EXERCISE INPUT Start Marker
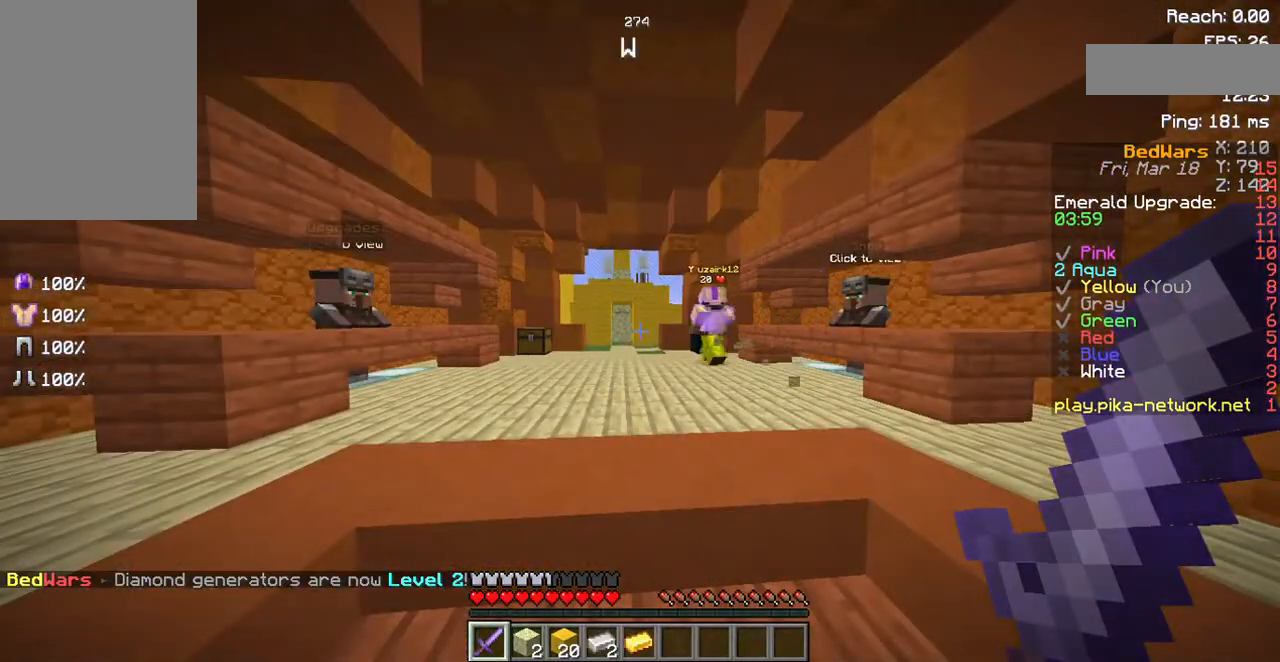
{"keys": [], "mouse": [], "events": []}
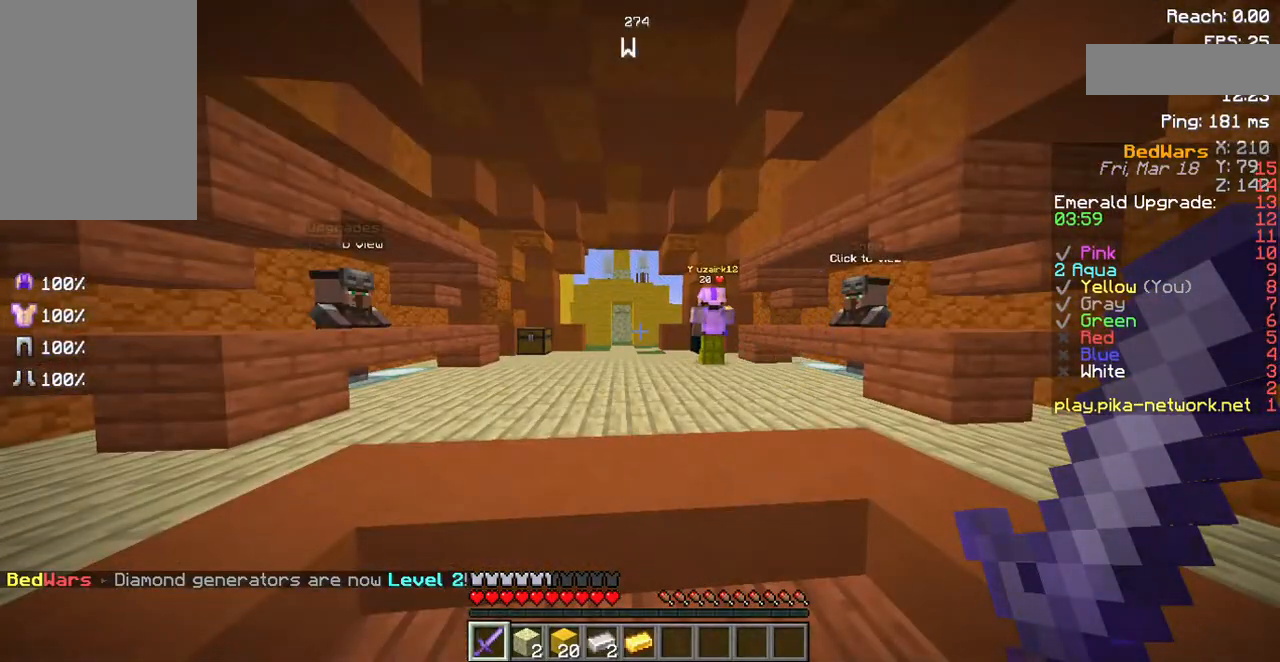
{"keys": [], "mouse": [], "events": []}
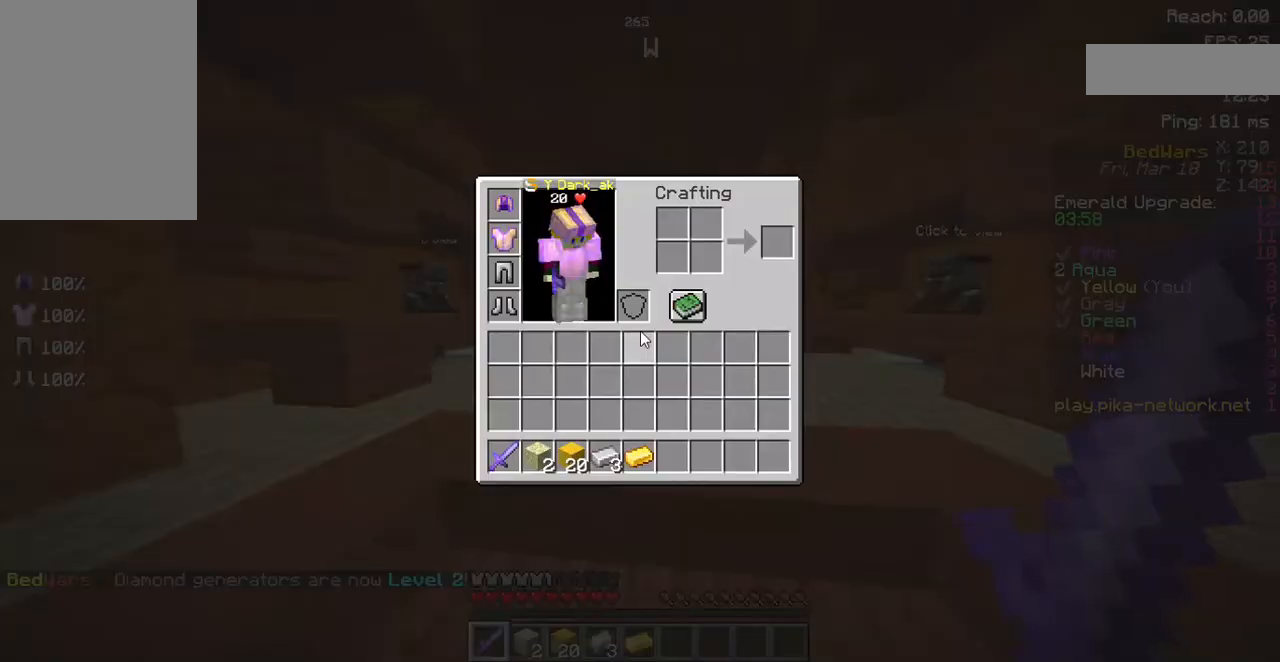
{"keys": [], "mouse": [], "events": []}
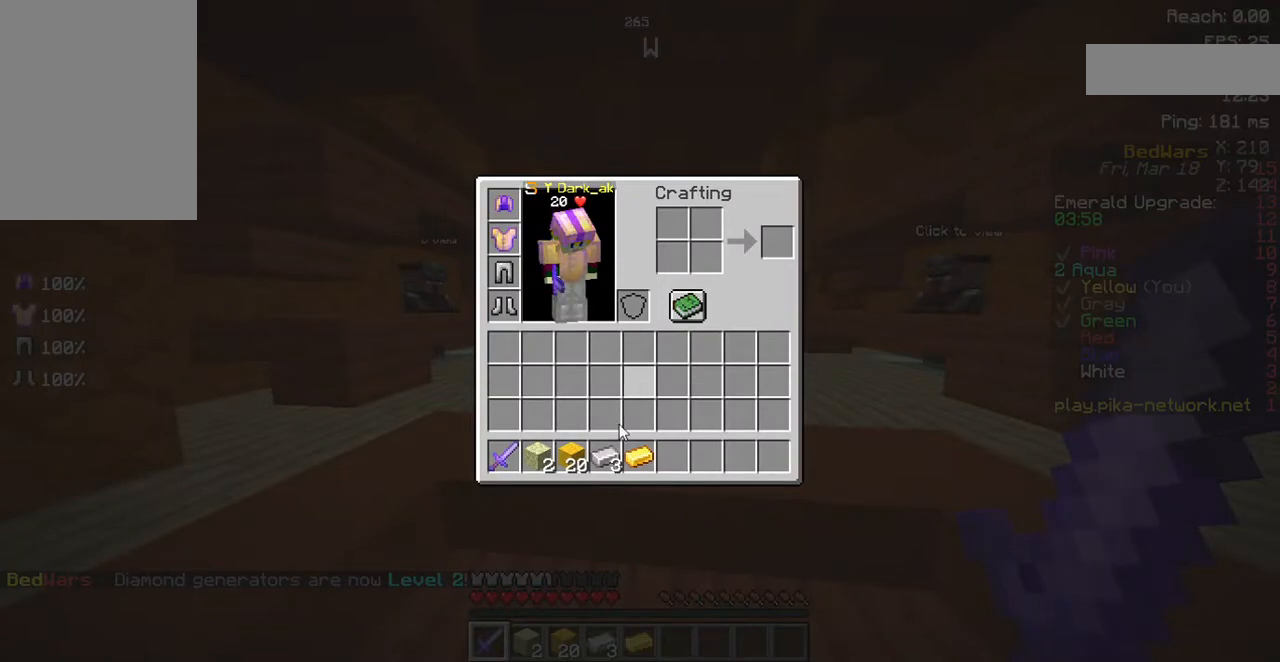
{"keys": [], "mouse": [], "events": []}
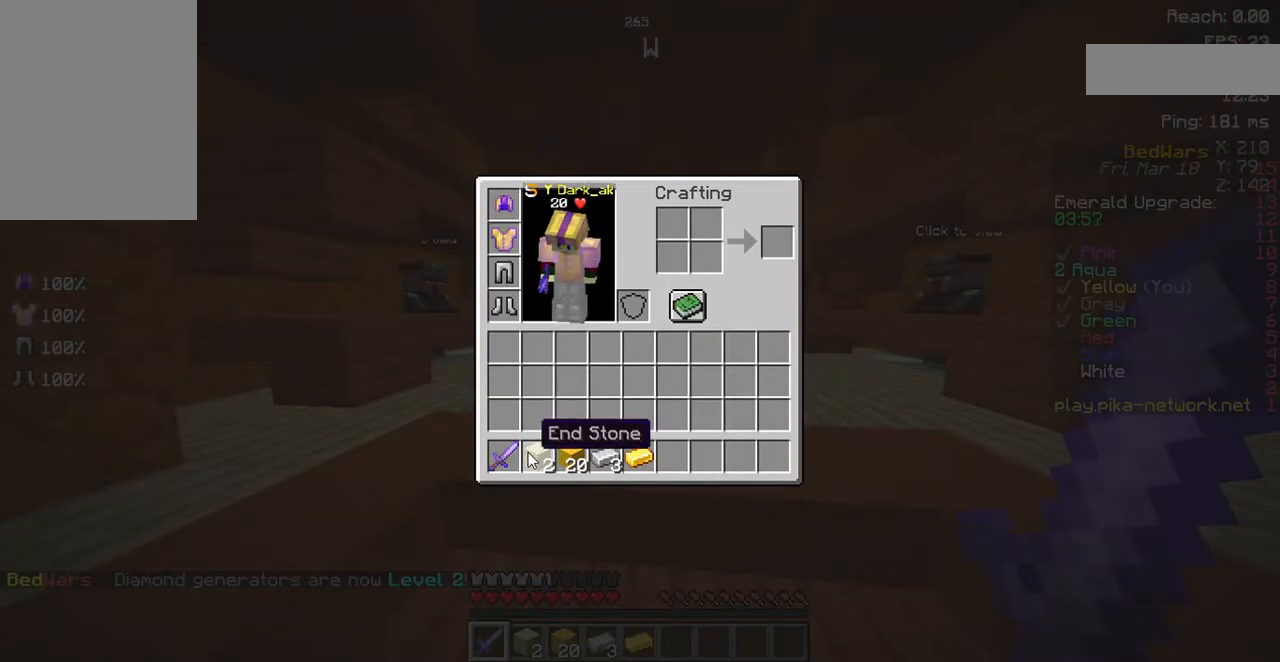
{"keys": [], "mouse": [], "events": []}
EXERCISE INPUT End Marker
TASK ▸ Repeat every line above exactly, but omit all images.

REPLY ▸
{"keys": [], "mouse": [], "events": []}
{"keys": [], "mouse": [], "events": []}
{"keys": [], "mouse": [], "events": []}
{"keys": [], "mouse": [], "events": []}
{"keys": [], "mouse": [], "events": []}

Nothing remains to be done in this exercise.